Sunday, September 22, 2013

Myocarditis

Myocarditis
This is an acute inflammatory condition that can have an infectious, toxic or autoimmune aetiology. Myocarditis can complicate many infections in which inflammation may be due directly to infection of the myocardium or the effects of circulating toxins. Viral infections are the most common causes, such as Coxsackie (35 cases per 1000 infections) and influenza A and B (25 cases per 1000 infections) viruses. Myocarditis may occur several weeks after the initial viral symptoms and susceptibility is increased by corticosteroid treatment, immunosuppression, radiation, previous myocardial damage and exercise. Some bacterial and protozoal infections may be complicated by myocarditis; for example, approximately 5% of patients with Lyme disease (Borrelia burgdorferi, develop myopericarditis, which is often associated with AV block. Toxic aetiologies include drugs, which may directly injure the myocardium (e.g. cocaine, lithium and anticancer drugs such as doxorubicin) or which may cause a hypersensitivity reaction and associated myocarditis (e.g. penicillins and sulphonamides), lead and carbon monoxide. Occasionally, autoimmune conditions such as systemic lupus erythematosus and rheumatoid arthritis are associated with myocarditis.

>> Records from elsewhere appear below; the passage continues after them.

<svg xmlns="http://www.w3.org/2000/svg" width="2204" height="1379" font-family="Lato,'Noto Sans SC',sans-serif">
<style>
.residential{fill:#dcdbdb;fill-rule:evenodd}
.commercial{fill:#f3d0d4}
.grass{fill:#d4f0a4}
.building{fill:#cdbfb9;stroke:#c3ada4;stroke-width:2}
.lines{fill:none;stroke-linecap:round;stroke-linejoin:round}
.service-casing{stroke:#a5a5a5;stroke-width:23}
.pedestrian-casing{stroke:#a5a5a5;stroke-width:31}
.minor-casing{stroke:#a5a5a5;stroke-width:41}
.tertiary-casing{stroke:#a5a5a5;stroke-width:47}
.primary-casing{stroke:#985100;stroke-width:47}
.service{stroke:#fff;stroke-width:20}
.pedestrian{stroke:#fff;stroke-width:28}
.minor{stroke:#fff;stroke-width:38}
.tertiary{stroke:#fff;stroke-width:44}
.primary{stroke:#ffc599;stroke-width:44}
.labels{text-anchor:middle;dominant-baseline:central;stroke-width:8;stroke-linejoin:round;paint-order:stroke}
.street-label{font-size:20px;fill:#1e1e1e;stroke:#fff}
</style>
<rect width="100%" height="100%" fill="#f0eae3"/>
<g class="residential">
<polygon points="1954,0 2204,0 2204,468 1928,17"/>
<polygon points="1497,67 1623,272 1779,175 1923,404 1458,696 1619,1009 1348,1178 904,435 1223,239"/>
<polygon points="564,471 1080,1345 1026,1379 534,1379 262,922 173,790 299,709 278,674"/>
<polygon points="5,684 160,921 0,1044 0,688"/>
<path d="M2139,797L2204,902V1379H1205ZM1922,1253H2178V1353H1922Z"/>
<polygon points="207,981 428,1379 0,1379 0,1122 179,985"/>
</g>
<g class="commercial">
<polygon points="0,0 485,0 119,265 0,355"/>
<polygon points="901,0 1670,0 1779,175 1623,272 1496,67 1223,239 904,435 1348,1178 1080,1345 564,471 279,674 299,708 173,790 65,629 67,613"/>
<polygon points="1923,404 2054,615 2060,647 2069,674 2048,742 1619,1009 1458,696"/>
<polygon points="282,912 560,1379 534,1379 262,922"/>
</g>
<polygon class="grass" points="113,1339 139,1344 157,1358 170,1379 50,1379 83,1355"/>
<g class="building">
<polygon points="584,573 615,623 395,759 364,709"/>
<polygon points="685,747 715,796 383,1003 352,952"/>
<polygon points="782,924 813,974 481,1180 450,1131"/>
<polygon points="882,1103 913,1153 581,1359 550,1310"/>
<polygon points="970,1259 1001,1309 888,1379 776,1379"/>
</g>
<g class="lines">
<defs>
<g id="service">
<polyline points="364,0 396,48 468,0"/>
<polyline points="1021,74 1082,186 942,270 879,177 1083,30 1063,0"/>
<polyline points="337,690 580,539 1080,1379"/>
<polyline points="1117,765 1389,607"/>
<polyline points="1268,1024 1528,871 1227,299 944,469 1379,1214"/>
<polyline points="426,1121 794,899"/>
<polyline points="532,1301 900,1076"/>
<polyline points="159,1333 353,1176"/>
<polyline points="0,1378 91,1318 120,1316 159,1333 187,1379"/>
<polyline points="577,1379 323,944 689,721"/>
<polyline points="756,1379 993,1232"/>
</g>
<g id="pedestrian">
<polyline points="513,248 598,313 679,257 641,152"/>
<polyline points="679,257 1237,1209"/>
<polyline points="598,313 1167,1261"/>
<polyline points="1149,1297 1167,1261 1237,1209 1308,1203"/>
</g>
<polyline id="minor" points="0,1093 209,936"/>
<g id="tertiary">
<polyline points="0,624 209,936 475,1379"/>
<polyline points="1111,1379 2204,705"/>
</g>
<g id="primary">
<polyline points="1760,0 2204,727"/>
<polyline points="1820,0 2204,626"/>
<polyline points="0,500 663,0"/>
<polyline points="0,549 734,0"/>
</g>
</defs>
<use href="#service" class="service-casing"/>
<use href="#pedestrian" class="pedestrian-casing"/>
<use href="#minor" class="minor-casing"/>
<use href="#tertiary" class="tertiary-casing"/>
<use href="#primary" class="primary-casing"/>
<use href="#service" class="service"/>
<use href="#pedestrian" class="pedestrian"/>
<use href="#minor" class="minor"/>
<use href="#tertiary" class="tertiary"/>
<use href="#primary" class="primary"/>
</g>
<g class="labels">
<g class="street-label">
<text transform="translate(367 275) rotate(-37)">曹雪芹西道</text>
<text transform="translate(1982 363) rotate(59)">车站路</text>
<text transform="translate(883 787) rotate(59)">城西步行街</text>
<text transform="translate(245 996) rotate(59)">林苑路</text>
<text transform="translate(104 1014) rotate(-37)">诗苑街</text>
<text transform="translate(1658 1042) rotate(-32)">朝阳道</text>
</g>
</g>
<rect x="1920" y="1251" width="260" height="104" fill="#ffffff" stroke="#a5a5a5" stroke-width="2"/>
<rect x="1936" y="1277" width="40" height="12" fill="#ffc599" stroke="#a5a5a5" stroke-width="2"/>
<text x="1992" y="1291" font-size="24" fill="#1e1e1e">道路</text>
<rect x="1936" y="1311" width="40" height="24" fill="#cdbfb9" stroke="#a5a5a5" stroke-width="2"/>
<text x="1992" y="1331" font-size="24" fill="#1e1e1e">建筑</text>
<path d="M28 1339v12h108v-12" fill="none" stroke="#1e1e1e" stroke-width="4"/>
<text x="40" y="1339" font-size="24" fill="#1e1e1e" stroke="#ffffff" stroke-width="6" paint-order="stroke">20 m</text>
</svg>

 The clinical picture ranges from a symptomless disorder, sometimes recognised by the presence of an inappropriate tachycardia or abnormal ECG, to fulminant heart failure. Myocarditis may be heralded by an influenzalike illness. ECG changes are common but non-specific. Biochemical markers of myocardial injury (e.g. troponin I and T, creatine kinase) are elevated in proportion to the extent of damage. Echocardiography may reveal left ventricular dysfunction that is sometimes regional (due to focal myocarditis), and if the diagnosis is uncertain it can be confirmed by endomyocardial biopsy.

In most patients, the disease is self-limiting and the immediate prognosis is excellent. However, death may occur due to a ventricular arrhythmia or rapidly progressive heart failure. Myocarditis has been reported as a cause of sudden and unexpected death in young athletes. There is strong evidence that some forms of myocarditis may lead to chronic low-grade myocarditis or dilated cardiomyopathy (see below); for example, in Chagas disease the patient frequently recovers from the acute infection but goes on to develop a chronic dilated cardiomyopathy 10 or 20 years later.

Specific antimicrobial therapy may be used if a causative organism has been identified; however, this is rare and in most cases only supportive therapy is available. Treatment for cardiac failure or arrhythmias may be required and patients should be advised to avoid intense physical exertion because there is some evidence that this can induce potentially fatal ventricular arrhythmias. There is no evidence for any benefit from treatment with corticosteroids and immunosuppressive agents.